▶ _TASK DETAILS_
A word-for-word copy of the data, with no images, is the required answer.

▶ _INPUT DATA_
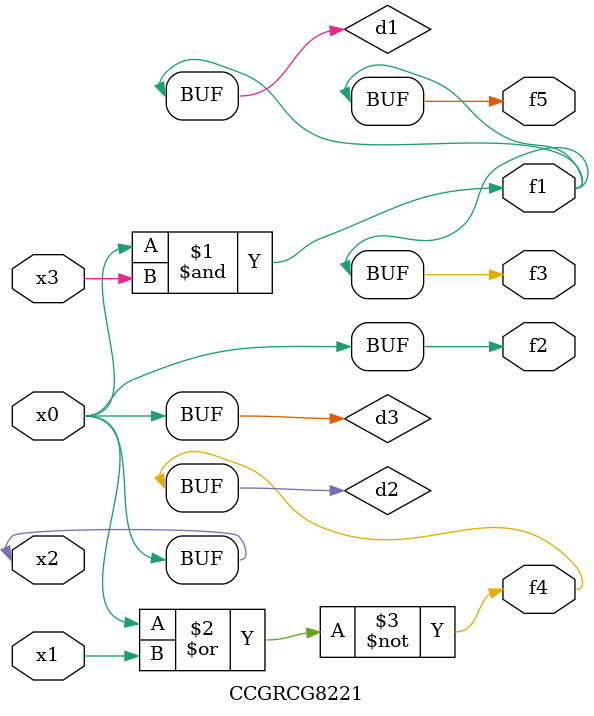
<source format=v>
module CCGRCG8221(
	input x0, x1, x2, x3,
	output f1, f2, f3, f4, f5
);

	wire d1, d2, d3;

	and (d1, x2, x3);
	nor (d2, x0, x1);
	buf (d3, x0, x2);
	assign f1 = d1;
	assign f2 = d3;
	assign f3 = d1;
	assign f4 = d2;
	assign f5 = d1;
endmodule

</source>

▶ _RESPONSE TO THE EXERCISE_
<source format=v>
module CCGRCG8221(
	input x0, x1, x2, x3,
	output f1, f2, f3, f4, f5
);

	wire d1, d2, d3;

	and (d1, x2, x3);
	nor (d2, x0, x1);
	buf (d3, x0, x2);
	assign f1 = d1;
	assign f2 = d3;
	assign f3 = d1;
	assign f4 = d2;
	assign f5 = d1;
endmodule

</source>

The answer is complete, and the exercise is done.